[Recorded data]

···

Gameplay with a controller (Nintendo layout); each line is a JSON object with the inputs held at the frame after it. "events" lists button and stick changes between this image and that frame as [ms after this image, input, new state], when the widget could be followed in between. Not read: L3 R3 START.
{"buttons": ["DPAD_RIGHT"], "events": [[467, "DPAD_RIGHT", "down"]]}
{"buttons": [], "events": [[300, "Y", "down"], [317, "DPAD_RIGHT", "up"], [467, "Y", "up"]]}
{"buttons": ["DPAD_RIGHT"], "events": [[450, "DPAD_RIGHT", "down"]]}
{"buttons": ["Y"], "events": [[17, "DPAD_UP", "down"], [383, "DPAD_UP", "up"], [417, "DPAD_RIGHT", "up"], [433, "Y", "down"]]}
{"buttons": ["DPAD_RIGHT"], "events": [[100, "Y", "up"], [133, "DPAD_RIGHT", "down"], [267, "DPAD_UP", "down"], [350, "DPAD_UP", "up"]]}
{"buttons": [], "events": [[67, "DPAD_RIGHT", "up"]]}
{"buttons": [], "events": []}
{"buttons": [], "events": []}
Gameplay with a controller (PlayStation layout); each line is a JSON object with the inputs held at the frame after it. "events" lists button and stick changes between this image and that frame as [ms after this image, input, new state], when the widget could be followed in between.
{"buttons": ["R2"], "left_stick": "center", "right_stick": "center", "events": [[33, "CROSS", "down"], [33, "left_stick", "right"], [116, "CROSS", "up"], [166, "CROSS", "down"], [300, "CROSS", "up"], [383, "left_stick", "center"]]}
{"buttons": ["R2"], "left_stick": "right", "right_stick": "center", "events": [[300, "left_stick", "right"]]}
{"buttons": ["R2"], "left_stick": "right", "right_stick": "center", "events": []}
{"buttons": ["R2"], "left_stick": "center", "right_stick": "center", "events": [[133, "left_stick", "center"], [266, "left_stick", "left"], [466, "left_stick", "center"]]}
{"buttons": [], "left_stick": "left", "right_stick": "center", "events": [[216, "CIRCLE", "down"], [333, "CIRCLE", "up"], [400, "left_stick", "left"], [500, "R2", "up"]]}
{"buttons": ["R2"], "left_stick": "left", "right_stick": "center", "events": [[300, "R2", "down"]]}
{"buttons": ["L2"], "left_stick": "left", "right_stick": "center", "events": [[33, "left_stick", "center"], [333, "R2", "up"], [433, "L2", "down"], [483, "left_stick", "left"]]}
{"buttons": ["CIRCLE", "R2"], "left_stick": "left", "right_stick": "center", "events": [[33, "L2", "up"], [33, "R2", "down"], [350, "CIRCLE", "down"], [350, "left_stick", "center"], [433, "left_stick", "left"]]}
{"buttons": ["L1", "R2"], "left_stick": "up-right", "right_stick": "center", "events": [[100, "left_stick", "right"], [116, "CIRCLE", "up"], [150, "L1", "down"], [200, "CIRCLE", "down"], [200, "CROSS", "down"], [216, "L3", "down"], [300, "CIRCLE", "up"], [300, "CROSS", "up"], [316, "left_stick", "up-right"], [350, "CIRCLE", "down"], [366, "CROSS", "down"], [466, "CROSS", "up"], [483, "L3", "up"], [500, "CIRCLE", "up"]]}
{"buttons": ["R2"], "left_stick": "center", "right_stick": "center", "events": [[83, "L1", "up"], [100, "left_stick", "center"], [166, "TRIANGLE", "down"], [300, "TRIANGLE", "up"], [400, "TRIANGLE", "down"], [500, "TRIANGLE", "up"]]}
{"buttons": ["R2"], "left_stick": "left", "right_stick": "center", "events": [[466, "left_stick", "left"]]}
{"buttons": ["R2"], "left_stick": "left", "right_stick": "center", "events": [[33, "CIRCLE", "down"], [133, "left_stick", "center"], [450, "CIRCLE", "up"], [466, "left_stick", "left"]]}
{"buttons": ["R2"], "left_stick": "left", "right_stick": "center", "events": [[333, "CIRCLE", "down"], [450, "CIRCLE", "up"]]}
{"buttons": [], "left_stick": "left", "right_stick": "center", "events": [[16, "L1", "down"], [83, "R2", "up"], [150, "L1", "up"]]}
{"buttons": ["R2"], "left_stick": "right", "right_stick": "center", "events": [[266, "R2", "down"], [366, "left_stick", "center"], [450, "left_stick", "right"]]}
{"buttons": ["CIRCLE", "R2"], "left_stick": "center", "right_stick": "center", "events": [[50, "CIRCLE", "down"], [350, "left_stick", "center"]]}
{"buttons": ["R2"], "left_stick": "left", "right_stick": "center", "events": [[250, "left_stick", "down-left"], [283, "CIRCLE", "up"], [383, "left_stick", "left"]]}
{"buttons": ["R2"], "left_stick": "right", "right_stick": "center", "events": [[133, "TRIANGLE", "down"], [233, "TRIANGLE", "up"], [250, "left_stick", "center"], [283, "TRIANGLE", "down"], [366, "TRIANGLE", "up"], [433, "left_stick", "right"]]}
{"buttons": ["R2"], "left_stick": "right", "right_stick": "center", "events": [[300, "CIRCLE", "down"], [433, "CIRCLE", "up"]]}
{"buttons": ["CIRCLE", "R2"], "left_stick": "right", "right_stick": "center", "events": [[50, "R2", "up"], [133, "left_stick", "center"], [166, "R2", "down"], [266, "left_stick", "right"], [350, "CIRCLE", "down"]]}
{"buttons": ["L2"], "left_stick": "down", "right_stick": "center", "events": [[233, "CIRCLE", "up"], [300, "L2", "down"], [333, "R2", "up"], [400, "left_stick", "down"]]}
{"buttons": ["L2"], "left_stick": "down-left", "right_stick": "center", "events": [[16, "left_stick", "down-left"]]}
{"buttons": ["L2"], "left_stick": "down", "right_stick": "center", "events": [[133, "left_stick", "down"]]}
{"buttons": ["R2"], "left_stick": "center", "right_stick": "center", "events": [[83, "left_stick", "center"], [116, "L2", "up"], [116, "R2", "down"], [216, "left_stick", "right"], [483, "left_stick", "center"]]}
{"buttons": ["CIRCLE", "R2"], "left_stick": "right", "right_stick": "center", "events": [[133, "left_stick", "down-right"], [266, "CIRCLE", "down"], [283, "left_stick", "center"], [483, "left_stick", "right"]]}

···

Problem to work on -> From the entries, report each line that includes the word "widget".

Problem solution ->
Gameplay with a controller (Nintendo layout); each line is a JSON object with the inputs held at the frame after it. "events" lists button and stick changes between this image and that frame as [ms after this image, input, new state], when the widget could be followed in between. Not read: L3 R3 START.
Gameplay with a controller (PlayStation layout); each line is a JSON object with the inputs held at the frame after it. "events" lists button and stick changes between this image and that frame as [ms after this image, input, new state], when the widget could be followed in between.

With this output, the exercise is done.